Culture wars dividing the West

| NewsAfrica | Opinion

One of the major world events during the Covid-19 pandemic was the eight minutes in which Minneapolis police officer Derek Chauvin knelt on George Floyd’s neck.

A harrowing eight minutes that was blasted across social media and crept into conversations everywhere.

It became a conversation icebreaker – and killer – simultaneously.

‘Did you watch the George Floyd video’ was usually followed by ‘all eight minutes?’

And, in many cases, too, pitted people against each other depending on their take on Black Lives Matters movement.

It brought up conversations regarding justice.

It also brought up the question of the role of policemen in a society.

Are they to be custodians of their citizens or are they above the law?

The key question raised was why those in authority often did nothing to make sure those responsible were held to account.

Was it because black lives didn’t matter?

More videos of police injustice started to surface and more stories of the justice system going against black people in America started to make the rounds on social media.

It resulted in violent protests in the US, while, in the UK people defied lockdown to protests against the injustice.

It resulted in policemen in the NYPD taking a knee during the protests.

To most black people in America, it was a miracle this had never happened before.

The charges against Derek Chauvin and his colleagues were upgraded to second-degree murder as protesters’ tempers flared.

Some people also set out to sabotage the protests and make them violent.

The next conversation that came from this was why there were still statues of slave owners in various places around the world – a stark reminder that slavery was seemingly still being celebrated to this day.

In China, videos began to circulate on social media of government officials marching African migrants out of Chinese cities.

They blamed Africans for the Covid-19 pandemic.

While, in March, the media in the UK started reporting that the country’s black and Asian minorities were four times more likely to die of coronavirus than the white majority, according to data from the Office for National Statistics.

The findings led to social media users blaming ethnic minorities for ‘spreading’ the virus.

A lot of critics argued that such statistics were unhelpful and risked fuelling racism – that a virus was creating a stigma around black people.

Zubaida Haque, the deputy director of the Runnymede Trust, a race equality thinktank, described the findings as alarming at the time saying: ‘We cannot ignore how important racial discrimination and racial inequalities, for example, in housing are, even among poorer socio-economic groups. These factors are important but are not taken into account in most statistical modelling of Covid-19 risk factors.’ 

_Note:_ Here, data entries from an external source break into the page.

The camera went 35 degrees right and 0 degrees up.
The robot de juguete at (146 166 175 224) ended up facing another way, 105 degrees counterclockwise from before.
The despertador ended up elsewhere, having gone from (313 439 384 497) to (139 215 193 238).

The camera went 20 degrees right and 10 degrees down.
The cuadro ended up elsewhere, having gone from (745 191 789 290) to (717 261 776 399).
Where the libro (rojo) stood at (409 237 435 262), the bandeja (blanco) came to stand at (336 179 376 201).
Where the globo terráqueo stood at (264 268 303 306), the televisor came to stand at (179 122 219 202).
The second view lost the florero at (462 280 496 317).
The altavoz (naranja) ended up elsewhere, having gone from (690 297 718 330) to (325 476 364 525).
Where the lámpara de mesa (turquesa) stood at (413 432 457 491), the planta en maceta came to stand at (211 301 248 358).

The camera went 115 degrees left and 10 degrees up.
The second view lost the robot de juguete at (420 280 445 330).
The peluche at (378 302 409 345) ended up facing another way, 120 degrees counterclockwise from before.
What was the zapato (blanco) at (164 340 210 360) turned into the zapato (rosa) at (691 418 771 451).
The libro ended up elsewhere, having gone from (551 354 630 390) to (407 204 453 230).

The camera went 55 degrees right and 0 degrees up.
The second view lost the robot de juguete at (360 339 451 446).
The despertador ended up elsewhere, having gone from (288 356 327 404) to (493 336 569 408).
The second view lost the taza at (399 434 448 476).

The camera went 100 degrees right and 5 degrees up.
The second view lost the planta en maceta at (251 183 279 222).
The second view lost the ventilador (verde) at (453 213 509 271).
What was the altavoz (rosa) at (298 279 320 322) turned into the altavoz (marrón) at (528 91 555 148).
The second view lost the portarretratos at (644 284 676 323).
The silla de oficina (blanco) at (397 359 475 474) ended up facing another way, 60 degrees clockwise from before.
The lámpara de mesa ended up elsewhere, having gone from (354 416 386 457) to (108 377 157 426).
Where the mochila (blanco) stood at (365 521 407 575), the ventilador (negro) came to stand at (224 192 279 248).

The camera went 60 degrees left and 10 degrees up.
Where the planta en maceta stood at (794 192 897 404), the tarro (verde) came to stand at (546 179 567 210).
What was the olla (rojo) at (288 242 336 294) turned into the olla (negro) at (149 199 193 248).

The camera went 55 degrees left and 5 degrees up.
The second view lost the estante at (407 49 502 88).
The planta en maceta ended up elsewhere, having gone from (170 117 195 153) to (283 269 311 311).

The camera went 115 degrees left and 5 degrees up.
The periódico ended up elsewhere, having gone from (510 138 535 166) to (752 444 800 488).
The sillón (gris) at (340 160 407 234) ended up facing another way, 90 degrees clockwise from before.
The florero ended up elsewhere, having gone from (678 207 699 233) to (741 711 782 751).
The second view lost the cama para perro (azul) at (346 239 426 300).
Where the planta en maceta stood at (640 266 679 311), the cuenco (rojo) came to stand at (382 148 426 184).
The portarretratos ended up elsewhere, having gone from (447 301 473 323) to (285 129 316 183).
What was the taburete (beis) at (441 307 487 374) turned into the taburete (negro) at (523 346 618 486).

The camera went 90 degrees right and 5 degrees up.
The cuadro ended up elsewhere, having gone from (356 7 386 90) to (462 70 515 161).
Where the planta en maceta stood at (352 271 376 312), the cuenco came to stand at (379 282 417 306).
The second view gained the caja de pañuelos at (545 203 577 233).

A further look at the data then showed that the reason the virus seemed to be impacting ethnic minorities more than the white majority in the UK was due to the fact that hospitals and care homes have a far higher percentage of non-white employees than the UK population as a whole, which meant they were more likely to contract the virus and pass it on to their family members.

This was largely hampered by the UK not having a proper, functioning testing system at the time.

In the UK, the key question Black Lives Matter has brought has been ‘is the UK racist?’ and that answer changes depending on who you ask.

Some would argue that the UK is one of the most diverse and inclusive countries in the western world – Black and Asian children are much more likely to go to university than their white classmates in the UK.

Others, though, say racism in the UK is more ‘institutionalised’ as opposed to it blatant and in your face. 

This could be backed by statistics from the Home Office internal data which shows that black people are 40 times more likely to be stopped and searched than white people in Britain.

Meanwhile, a performance on the TV show Britain’s Got Talent – which portrayed the murder of George Floyd – received 24,000 official complaints, with many white commentators feeling the routine was unnecessarily political.

Another recent report showed that during the weeks of the Black Lives Matter protests in the UK and USA, there were 17 interviewees on the BBC’s Newsnight programme, and none of them was from a minority ethnic background.

This then begs the question of how can someone speak on issues that they have had no first-hand experience of.

This shows the paradox of the Black Lives Matter movement.

Black people are being misrepresented in all forms of society and not being given a voice.

Critics of the movement argued the term Black Lives Matter meant other lives, by implication, do not.

And although many supporters of the movement have tried to clarify that all lives matter, it seemed that black lives were dispensable in almost any circumstance. 

There have been positives from the movement, such as big tech companies like Google, Microsoft and Facebook recently vowing to increase the diversity of their workforces.

This month is Black History Month in the UK, which makes now the obvious opportunity for everyone to reflect on the state of black people in the diaspora, and how best to create a more inclusive society.

The journey of a thousand miles begins with a single step and we are all aware that this is the beginning of that journey. 

One thing we can be certain of is that we can see change happening and that is due to these tough conversations taking place which were previously left to the fringes of society.

If you have an issue with fighting for the rights of others regardless of race, the question you should be asking yourself is am I part of the problem perhaps?